** Opening EXERCISE MATERIALS block **
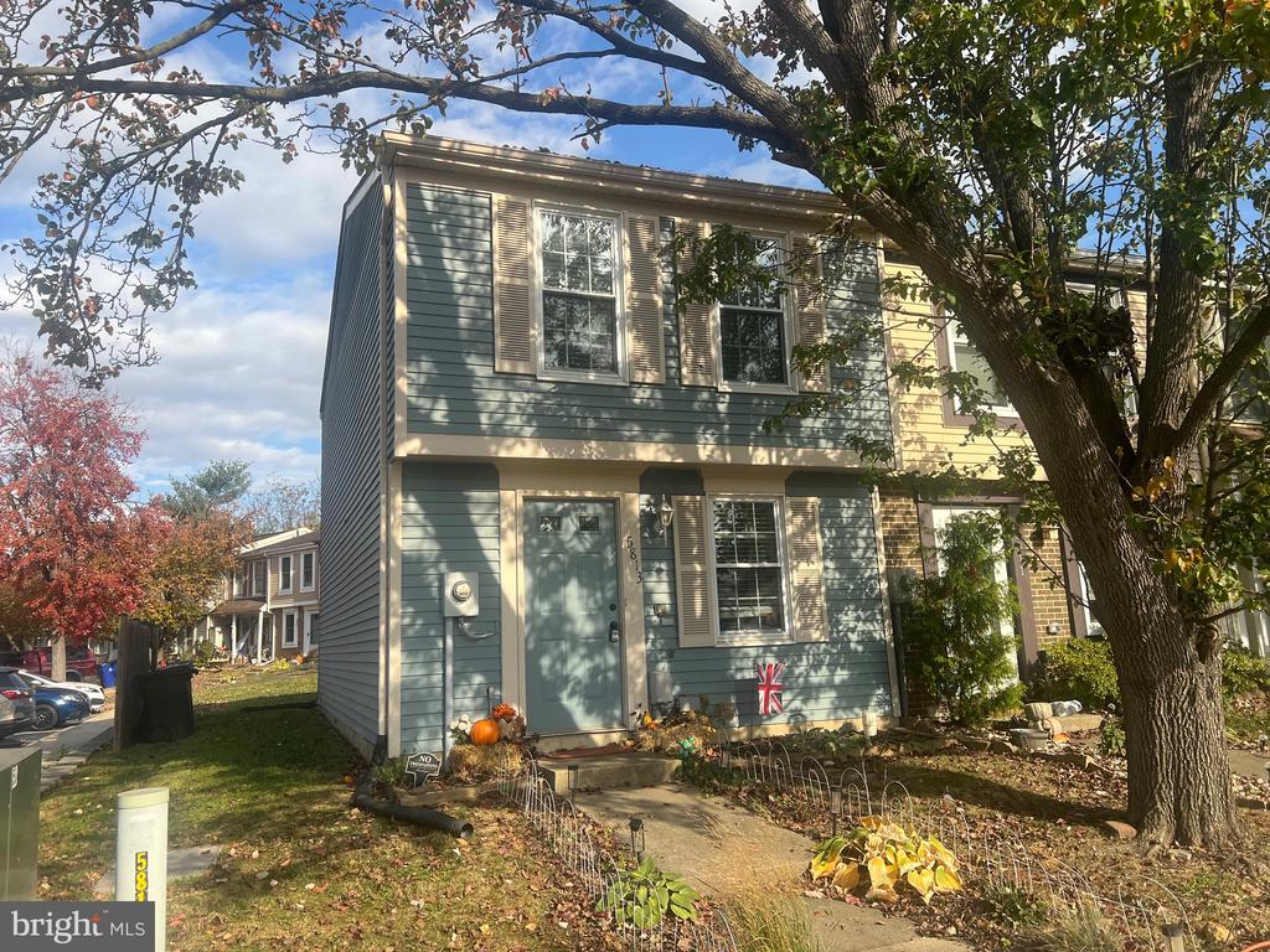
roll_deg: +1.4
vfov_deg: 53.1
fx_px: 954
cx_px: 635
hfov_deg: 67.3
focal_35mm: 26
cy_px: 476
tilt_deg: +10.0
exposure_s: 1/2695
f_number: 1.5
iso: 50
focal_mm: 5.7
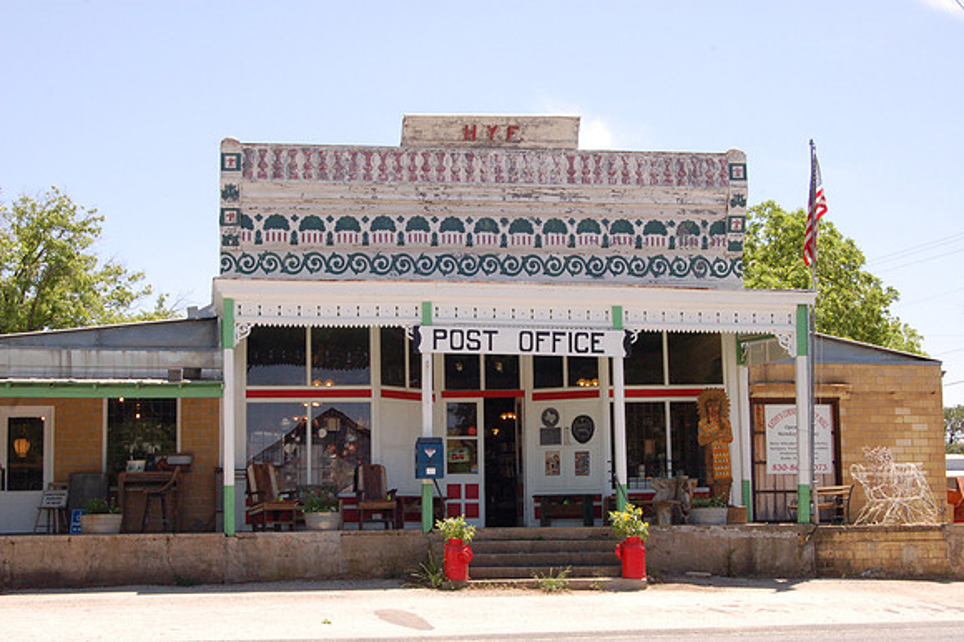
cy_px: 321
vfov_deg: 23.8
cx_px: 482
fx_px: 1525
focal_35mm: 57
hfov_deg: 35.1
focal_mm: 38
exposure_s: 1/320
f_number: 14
** Closing EXERCISE MATERIALS block **
**WHAT TO WORK ON**
Apart from the pictures, every line above must be repeated exactly.

**FINAL ANSWER**
roll_deg: +1.4
vfov_deg: 53.1
fx_px: 954
cx_px: 635
hfov_deg: 67.3
focal_35mm: 26
cy_px: 476
tilt_deg: +10.0
exposure_s: 1/2695
f_number: 1.5
iso: 50
focal_mm: 5.7
cy_px: 321
vfov_deg: 23.8
cx_px: 482
fx_px: 1525
focal_35mm: 57
hfov_deg: 35.1
focal_mm: 38
exposure_s: 1/320
f_number: 14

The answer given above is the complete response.